» **RECORDS FOR THIS EXERCISE**
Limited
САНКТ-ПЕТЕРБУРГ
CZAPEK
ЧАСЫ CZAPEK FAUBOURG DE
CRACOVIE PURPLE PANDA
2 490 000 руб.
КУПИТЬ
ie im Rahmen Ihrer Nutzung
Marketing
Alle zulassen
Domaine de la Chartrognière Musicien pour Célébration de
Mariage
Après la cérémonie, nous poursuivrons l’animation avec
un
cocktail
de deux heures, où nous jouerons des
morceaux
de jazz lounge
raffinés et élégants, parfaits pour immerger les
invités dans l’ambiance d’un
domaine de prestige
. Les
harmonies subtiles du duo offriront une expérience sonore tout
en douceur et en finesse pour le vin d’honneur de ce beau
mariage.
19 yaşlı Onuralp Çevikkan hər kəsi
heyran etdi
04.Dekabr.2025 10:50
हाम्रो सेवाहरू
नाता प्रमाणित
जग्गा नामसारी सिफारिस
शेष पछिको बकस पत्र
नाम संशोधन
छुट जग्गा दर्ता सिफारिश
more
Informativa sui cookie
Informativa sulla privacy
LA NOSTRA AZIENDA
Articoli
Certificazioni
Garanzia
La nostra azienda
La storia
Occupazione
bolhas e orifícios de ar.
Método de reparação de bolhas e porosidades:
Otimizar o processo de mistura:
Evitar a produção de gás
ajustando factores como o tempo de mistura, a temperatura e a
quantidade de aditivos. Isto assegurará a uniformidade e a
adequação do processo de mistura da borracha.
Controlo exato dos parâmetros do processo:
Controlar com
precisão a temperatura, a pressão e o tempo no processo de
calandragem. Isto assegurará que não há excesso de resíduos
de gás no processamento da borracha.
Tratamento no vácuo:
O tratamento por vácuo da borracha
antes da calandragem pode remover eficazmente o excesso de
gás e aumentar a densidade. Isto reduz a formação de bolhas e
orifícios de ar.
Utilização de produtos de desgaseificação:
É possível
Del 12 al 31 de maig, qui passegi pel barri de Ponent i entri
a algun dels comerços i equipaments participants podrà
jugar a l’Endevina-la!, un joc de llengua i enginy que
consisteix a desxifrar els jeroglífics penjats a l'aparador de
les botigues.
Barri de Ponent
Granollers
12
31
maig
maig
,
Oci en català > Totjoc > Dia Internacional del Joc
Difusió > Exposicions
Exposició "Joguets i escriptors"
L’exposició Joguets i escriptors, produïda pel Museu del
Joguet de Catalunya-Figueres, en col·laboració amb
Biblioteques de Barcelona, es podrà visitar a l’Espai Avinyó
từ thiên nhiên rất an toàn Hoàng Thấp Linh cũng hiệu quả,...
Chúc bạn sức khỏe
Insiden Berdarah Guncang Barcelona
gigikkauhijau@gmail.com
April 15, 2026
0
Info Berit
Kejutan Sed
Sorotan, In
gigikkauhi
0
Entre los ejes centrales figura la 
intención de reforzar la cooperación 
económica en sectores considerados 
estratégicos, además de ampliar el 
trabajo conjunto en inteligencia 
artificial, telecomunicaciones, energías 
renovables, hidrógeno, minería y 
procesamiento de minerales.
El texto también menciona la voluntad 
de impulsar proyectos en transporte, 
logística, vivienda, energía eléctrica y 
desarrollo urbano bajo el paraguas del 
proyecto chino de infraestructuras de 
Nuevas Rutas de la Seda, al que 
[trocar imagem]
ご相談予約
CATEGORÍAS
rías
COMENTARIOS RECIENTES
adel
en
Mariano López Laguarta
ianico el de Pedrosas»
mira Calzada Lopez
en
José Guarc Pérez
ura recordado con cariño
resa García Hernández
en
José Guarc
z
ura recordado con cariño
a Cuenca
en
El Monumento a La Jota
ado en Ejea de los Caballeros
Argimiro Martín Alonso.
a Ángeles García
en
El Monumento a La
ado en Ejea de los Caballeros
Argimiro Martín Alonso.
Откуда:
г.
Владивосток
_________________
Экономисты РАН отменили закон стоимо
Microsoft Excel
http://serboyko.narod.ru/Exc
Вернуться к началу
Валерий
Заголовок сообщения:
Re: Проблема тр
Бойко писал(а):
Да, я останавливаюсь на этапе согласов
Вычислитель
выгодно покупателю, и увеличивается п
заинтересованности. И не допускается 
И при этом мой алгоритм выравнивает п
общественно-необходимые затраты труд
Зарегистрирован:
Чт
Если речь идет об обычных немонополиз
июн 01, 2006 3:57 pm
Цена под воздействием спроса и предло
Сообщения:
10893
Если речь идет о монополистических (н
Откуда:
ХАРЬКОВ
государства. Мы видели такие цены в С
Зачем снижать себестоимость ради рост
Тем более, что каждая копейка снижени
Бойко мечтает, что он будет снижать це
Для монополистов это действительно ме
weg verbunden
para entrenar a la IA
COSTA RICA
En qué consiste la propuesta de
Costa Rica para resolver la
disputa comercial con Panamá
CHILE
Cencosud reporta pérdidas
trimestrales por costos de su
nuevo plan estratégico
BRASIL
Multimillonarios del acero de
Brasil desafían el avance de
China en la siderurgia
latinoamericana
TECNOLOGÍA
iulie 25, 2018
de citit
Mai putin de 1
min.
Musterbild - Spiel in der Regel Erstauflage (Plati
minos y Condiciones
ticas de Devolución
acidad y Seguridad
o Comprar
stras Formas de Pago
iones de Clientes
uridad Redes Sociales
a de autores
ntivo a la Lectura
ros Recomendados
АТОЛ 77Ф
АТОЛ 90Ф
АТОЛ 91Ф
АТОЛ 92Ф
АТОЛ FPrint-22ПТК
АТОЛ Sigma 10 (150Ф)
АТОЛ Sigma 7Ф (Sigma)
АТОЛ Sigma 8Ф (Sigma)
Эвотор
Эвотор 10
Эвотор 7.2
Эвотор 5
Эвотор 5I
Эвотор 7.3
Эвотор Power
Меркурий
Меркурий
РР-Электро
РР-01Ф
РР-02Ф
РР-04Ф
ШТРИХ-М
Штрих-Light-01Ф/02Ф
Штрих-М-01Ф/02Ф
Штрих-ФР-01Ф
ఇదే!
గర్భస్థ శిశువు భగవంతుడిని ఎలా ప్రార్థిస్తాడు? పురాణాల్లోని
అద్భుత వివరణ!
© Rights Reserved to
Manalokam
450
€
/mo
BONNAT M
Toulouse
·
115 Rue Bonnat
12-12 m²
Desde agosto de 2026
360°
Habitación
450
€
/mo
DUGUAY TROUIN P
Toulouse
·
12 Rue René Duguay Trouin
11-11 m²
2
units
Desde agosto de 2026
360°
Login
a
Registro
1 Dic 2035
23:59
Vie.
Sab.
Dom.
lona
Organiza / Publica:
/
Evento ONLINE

» **WHAT YOU SHOULD DO**
Every record must be retyped so that it matches the original exactly.

» **ANSWER TO THIS EXERCISE**
Limited
САНКТ-ПЕТЕРБУРГ
CZAPEK
ЧАСЫ CZAPEK FAUBOURG DE
CRACOVIE PURPLE PANDA
2 490 000 руб.
КУПИТЬ
ie im Rahmen Ihrer Nutzung
Marketing
Alle zulassen
Domaine de la Chartrognière Musicien pour Célébration de
Mariage
Après la cérémonie, nous poursuivrons l’animation avec
un
cocktail
de deux heures, où nous jouerons des
morceaux
de jazz lounge
raffinés et élégants, parfaits pour immerger les
invités dans l’ambiance d’un
domaine de prestige
. Les
harmonies subtiles du duo offriront une expérience sonore tout
en douceur et en finesse pour le vin d’honneur de ce beau
mariage.
19 yaşlı Onuralp Çevikkan hər kəsi
heyran etdi
04.Dekabr.2025 10:50
हाम्रो सेवाहरू
नाता प्रमाणित
जग्गा नामसारी सिफारिस
शेष पछिको बकस पत्र
नाम संशोधन
छुट जग्गा दर्ता सिफारिश
more
Informativa sui cookie
Informativa sulla privacy
LA NOSTRA AZIENDA
Articoli
Certificazioni
Garanzia
La nostra azienda
La storia
Occupazione
bolhas e orifícios de ar.
Método de reparação de bolhas e porosidades:
Otimizar o processo de mistura:
Evitar a produção de gás
ajustando factores como o tempo de mistura, a temperatura e a
quantidade de aditivos. Isto assegurará a uniformidade e a
adequação do processo de mistura da borracha.
Controlo exato dos parâmetros do processo:
Controlar com
precisão a temperatura, a pressão e o tempo no processo de
calandragem. Isto assegurará que não há excesso de resíduos
de gás no processamento da borracha.
Tratamento no vácuo:
O tratamento por vácuo da borracha
antes da calandragem pode remover eficazmente o excesso de
gás e aumentar a densidade. Isto reduz a formação de bolhas e
orifícios de ar.
Utilização de produtos de desgaseificação:
É possível
Del 12 al 31 de maig, qui passegi pel barri de Ponent i entri
a algun dels comerços i equipaments participants podrà
jugar a l’Endevina-la!, un joc de llengua i enginy que
consisteix a desxifrar els jeroglífics penjats a l'aparador de
les botigues.
Barri de Ponent
Granollers
12
31
maig
maig
,
Oci en català > Totjoc > Dia Internacional del Joc
Difusió > Exposicions
Exposició "Joguets i escriptors"
L’exposició Joguets i escriptors, produïda pel Museu del
Joguet de Catalunya-Figueres, en col·laboració amb
Biblioteques de Barcelona, es podrà visitar a l’Espai Avinyó
từ thiên nhiên rất an toàn Hoàng Thấp Linh cũng hiệu quả,...
Chúc bạn sức khỏe
Insiden Berdarah Guncang Barcelona
gigikkauhijau@gmail.com
April 15, 2026
0
Info Berit
Kejutan Sed
Sorotan, In
gigikkauhi
0
Entre los ejes centrales figura la 
intención de reforzar la cooperación 
económica en sectores considerados 
estratégicos, además de ampliar el 
trabajo conjunto en inteligencia 
artificial, telecomunicaciones, energías 
renovables, hidrógeno, minería y 
procesamiento de minerales.
El texto también menciona la voluntad 
de impulsar proyectos en transporte, 
logística, vivienda, energía eléctrica y 
desarrollo urbano bajo el paraguas del 
proyecto chino de infraestructuras de 
Nuevas Rutas de la Seda, al que 
[trocar imagem]
ご相談予約
CATEGORÍAS
rías
COMENTARIOS RECIENTES
adel
en
Mariano López Laguarta
ianico el de Pedrosas»
mira Calzada Lopez
en
José Guarc Pérez
ura recordado con cariño
resa García Hernández
en
José Guarc
z
ura recordado con cariño
a Cuenca
en
El Monumento a La Jota
ado en Ejea de los Caballeros
Argimiro Martín Alonso.
a Ángeles García
en
El Monumento a La
ado en Ejea de los Caballeros
Argimiro Martín Alonso.
Откуда:
г.
Владивосток
_________________
Экономисты РАН отменили закон стоимо
Microsoft Excel
http://serboyko.narod.ru/Exc
Вернуться к началу
Валерий
Заголовок сообщения:
Re: Проблема тр
Бойко писал(а):
Да, я останавливаюсь на этапе согласов
Вычислитель
выгодно покупателю, и увеличивается п
заинтересованности. И не допускается 
И при этом мой алгоритм выравнивает п
общественно-необходимые затраты труд
Зарегистрирован:
Чт
Если речь идет об обычных немонополиз
июн 01, 2006 3:57 pm
Цена под воздействием спроса и предло
Сообщения:
10893
Если речь идет о монополистических (н
Откуда:
ХАРЬКОВ
государства. Мы видели такие цены в С
Зачем снижать себестоимость ради рост
Тем более, что каждая копейка снижени
Бойко мечтает, что он будет снижать це
Для монополистов это действительно ме
weg verbunden
para entrenar a la IA
COSTA RICA
En qué consiste la propuesta de
Costa Rica para resolver la
disputa comercial con Panamá
CHILE
Cencosud reporta pérdidas
trimestrales por costos de su
nuevo plan estratégico
BRASIL
Multimillonarios del acero de
Brasil desafían el avance de
China en la siderurgia
latinoamericana
TECNOLOGÍA
iulie 25, 2018
de citit
Mai putin de 1
min.
Musterbild - Spiel in der Regel Erstauflage (Plati
minos y Condiciones
ticas de Devolución
acidad y Seguridad
o Comprar
stras Formas de Pago
iones de Clientes
uridad Redes Sociales
a de autores
ntivo a la Lectura
ros Recomendados
АТОЛ 77Ф
АТОЛ 90Ф
АТОЛ 91Ф
АТОЛ 92Ф
АТОЛ FPrint-22ПТК
АТОЛ Sigma 10 (150Ф)
АТОЛ Sigma 7Ф (Sigma)
АТОЛ Sigma 8Ф (Sigma)
Эвотор
Эвотор 10
Эвотор 7.2
Эвотор 5
Эвотор 5I
Эвотор 7.3
Эвотор Power
Меркурий
Меркурий
РР-Электро
РР-01Ф
РР-02Ф
РР-04Ф
ШТРИХ-М
Штрих-Light-01Ф/02Ф
Штрих-М-01Ф/02Ф
Штрих-ФР-01Ф
ఇదే!
గర్భస్థ శిశువు భగవంతుడిని ఎలా ప్రార్థిస్తాడు? పురాణాల్లోని
అద్భుత వివరణ!
© Rights Reserved to
Manalokam
450
€
/mo
BONNAT M
Toulouse
·
115 Rue Bonnat
12-12 m²
Desde agosto de 2026
360°
Habitación
450
€
/mo
DUGUAY TROUIN P
Toulouse
·
12 Rue René Duguay Trouin
11-11 m²
2
units
Desde agosto de 2026
360°
Login
a
Registro
1 Dic 2035
23:59
Vie.
Sab.
Dom.
lona
Organiza / Publica:
/
Evento ONLINE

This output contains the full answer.